30 Jahre Chelsea

Othmar Bajlicz vor seinem Lokal: Das Chelsea feiert ein Jubiläum.
Das Chelsea feiert seinen 30. Geburtstag mit einem Minifestival. Zu Besuch im Gürtellokal.

Es ist ein ganz normaler Nachmittag am Lerchenfelder Gürtel. Am dreispurigen Highway durch Wien herrscht zähflüssiger Verkehr, es wird gehupt und gedrängelt. Auf den Gehsteigen und hinter Hausmauern warten sogenannte Cornerboys, also Drogenvermittler, mit tief ins Gesicht gezogener Kappe auf Aufträge: "Grass?! Grass?!", fragen sie einen mit hoffnungsvollem Blick und gläsernen Augen.

Während sich draußen ein dichter Lärmteppich mit Auspuff-Gasen über das breite Asphaltband legt, ist es drinnen, im Chelsea, eine Stunde vor der Eröffnung gespenstisch ruhig. Othmar Bajlicz, seit 30 Jahren Geschäftsführer des Gürtellokals, sitzt an einem der Tische und denkt lange nach, bevor er etwas zur aktuellen Drogenproblematik im Grätzel sagt. "Die Drogenszene entlang der U6 beobachte ich mit großer Sorge." Man sei seit Wochen in Kontakt mit der Polizei, Politik und Drogenbeauftragten. "Es gibt Gespräche – alle wissen Bescheid und arbeiten an einer Lösung." So klingen Diplomaten.

30 Jahre Chelsea
Chelsea. Im Bild: Othmar Bajlicz. Honorarfrei.

Musik und Fußball

Das Chelsea rief der ehemalige Fußballprofi (u.a. Meister mit Wacker Innsbruck 1974/75) 1986 in einem Wohnhaus in der Piaristengasse 1 im Keller des Friseurladens seiner damaligen Frau ins Leben. In der kleinen Bar mit Minibühne veranstaltete Bajlicz Konzerte mit damals noch unbekannten Bands wie Soundgarden, Die Goldenen Zitronen und Die Toten Hosen.

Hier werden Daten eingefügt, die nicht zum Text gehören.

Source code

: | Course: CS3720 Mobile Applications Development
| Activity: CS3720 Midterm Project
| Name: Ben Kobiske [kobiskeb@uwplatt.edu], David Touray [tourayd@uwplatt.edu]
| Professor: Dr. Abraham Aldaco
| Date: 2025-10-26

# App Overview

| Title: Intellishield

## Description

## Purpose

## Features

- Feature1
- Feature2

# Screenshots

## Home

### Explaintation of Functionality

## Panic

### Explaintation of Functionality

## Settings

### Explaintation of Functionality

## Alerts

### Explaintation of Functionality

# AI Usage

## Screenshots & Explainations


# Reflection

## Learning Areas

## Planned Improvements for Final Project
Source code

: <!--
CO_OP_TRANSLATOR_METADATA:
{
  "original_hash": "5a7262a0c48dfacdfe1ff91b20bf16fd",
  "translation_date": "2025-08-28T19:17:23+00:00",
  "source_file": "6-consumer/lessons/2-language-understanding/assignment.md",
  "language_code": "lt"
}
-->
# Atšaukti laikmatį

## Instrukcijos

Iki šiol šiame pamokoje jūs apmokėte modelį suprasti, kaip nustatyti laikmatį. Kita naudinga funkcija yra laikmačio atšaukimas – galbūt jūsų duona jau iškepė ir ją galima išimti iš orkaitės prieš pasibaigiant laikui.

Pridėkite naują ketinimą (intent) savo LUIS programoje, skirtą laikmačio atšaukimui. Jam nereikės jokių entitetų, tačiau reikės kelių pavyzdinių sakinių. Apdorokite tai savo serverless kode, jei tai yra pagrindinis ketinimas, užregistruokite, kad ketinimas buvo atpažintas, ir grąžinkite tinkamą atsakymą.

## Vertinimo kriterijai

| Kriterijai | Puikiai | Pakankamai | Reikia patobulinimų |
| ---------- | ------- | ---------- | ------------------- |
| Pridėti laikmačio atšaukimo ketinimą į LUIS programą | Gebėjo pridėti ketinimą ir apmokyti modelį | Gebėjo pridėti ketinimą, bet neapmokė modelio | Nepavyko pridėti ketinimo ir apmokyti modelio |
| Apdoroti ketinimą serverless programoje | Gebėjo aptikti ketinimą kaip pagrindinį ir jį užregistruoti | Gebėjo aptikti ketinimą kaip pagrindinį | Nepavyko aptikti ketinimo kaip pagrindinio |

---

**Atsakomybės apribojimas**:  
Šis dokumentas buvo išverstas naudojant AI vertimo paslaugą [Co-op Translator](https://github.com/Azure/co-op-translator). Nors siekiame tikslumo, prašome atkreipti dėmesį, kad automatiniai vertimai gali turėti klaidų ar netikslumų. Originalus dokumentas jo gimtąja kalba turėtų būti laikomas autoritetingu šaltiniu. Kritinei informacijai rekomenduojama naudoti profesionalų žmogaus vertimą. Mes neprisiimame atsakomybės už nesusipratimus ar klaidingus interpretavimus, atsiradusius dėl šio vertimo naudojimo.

1995 wechselte das Chelsea den Standort und ist seither in den Gürtelbögen zu Hause. Bajlicz war einer der Ersten, der einen der leerstehenden Gürtelbögen gastronomisch bespielte. Was hat sich seither verändert? "Was sich positiv verändert hat, ist das hier nun viel mehr los ist. Es gibt mehr Angebot. Und: Wir sind auf jeden Fall professioneller geworden", analysiert er.

30 Jahre Chelsea
Honorarfrei bei Namensnennung.
Die inhaltliche Ausrichtung des Chelsea sei über die Jahre gleich geblieben und beruhe auf drei Säulen. "Wir legen Wert auf Live-Konzerte – durchschnittlich sind es zwölf Shows im Monat. Die Musik entspricht ungefähr meinem Geschmack. Natürlich gibt es viele Ausfransungen, aber wir waren nie ein Lokal mit elektronischem Sound." Das zweite Standbein sind die Abende mit DJs, die hauptsächlich Indierock auflegen. Und dann sind da noch die Fußball-Live-Übertragungen, bei denen auch Bajlicz im Lokal mitfiebert. "Mir macht es einfach Spaß, mit Gästen fachzusimpeln." Über Niederlagen seiner Lieblingsteams, dem FC Chelsea und Rapid Wien, ärgere er sich aber nicht mehr.

Da für Bajlicz das Chelsea am Heimweg vom Büro liegt, schaut er am Abend gerne persönlich nach dem Rechten. "Natürlich bin ich nicht mehr bei jedem Konzert dabei, und die Bands betreut auch jemand anderer, aber mein Antrieb ist nicht schwächer geworden", sagt der gebürtige Burgenländer. Für das Musik-Programm ist zwar seit Jahren David Krispel verantwortlich, aber "die letzte Entscheidung treffe ich." Kontrollfreak ist er aber keiner. "Ich kann ruhig schlafen. Wenn es Probleme gibt, geht man das am nächsten Tag an."

INFO: 30 Jahre Chelsea – vom 25. bis 27. Mai mit u.a. Christoph & Lollo, Sex Jams, White Miles. Eintritt frei.